(Stored records)
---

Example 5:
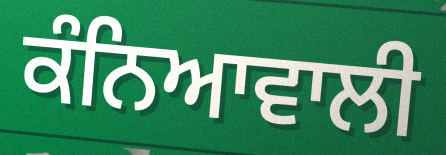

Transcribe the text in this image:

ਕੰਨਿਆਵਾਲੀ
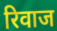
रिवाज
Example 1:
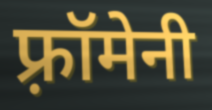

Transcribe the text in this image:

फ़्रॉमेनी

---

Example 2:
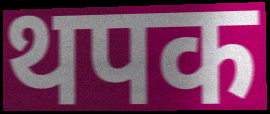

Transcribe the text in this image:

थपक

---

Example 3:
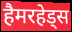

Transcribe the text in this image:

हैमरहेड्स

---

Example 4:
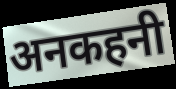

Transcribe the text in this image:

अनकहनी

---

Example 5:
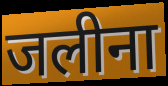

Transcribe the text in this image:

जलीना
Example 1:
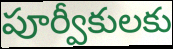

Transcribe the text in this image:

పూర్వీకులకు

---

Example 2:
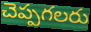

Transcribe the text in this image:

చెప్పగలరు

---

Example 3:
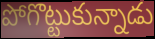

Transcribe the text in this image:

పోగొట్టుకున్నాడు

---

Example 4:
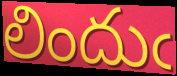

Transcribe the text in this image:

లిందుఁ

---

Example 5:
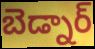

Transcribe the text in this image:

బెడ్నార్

◆ **Work required**
An exact reprint of every record is required, with the pictures omitted.

◆ **Written response**
---

Example 5:

Transcribe the text in this image:

ਕੰਨਿਆਵਾਲੀ
रिवाज
Example 1:

Transcribe the text in this image:

फ़्रॉमेनी

---

Example 2:

Transcribe the text in this image:

थपक

---

Example 3:

Transcribe the text in this image:

हैमरहेड्स

---

Example 4:

Transcribe the text in this image:

अनकहनी

---

Example 5:

Transcribe the text in this image:

जलीना
Example 1:

Transcribe the text in this image:

పూర్వీకులకు

---

Example 2:

Transcribe the text in this image:

చెప్పగలరు

---

Example 3:

Transcribe the text in this image:

పోగొట్టుకున్నాడు

---

Example 4:

Transcribe the text in this image:

లిందుఁ

---

Example 5:

Transcribe the text in this image:

బెడ్నార్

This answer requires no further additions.